EXTRACTED MATERIAL →

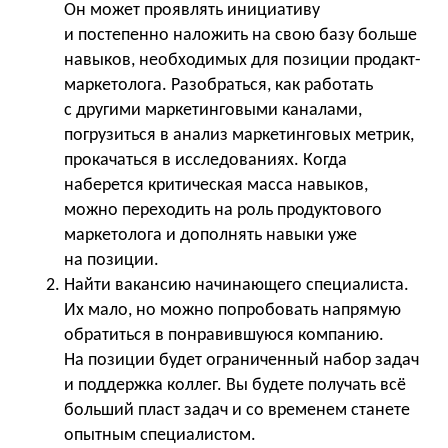
Он может проявлять инициативу
и постепенно наложить на свою базу больше
навыков, необходимых для позиции продакт-
маркетолога. Разобраться, как работать
с другими маркетинговыми каналами,
погрузиться в анализ маркетинговых метрик,
прокачаться в исследованиях. Когда
наберется критическая масса навыков,
можно переходить на роль продуктового
маркетолога и дополнять навыки уже
на позиции.
Найти вакансию начинающего специалиста.
Их мало, но можно попробовать напрямую
обратиться в понравившуюся компанию.
На позиции будет ограниченный набор задач
и поддержка коллег. Вы будете получать всё
больший пласт задач и со временем станете
опытным специалистом.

THE PROBLEM → Working from the material above, retype exactly the lines from the one with "маркетолога. Разобраться, как работать" through the one with "больший пласт задач и со временем станете", both included, and only those lines.

SOLUTION FOR THIS TASK →
маркетолога. Разобраться, как работать
с другими маркетинговыми каналами,
погрузиться в анализ маркетинговых метрик,
прокачаться в исследованиях. Когда
наберется критическая масса навыков,
можно переходить на роль продуктового
маркетолога и дополнять навыки уже
на позиции.
Найти вакансию начинающего специалиста.
Их мало, но можно попробовать напрямую
обратиться в понравившуюся компанию.
На позиции будет ограниченный набор задач
и поддержка коллег. Вы будете получать всё
больший пласт задач и со временем станете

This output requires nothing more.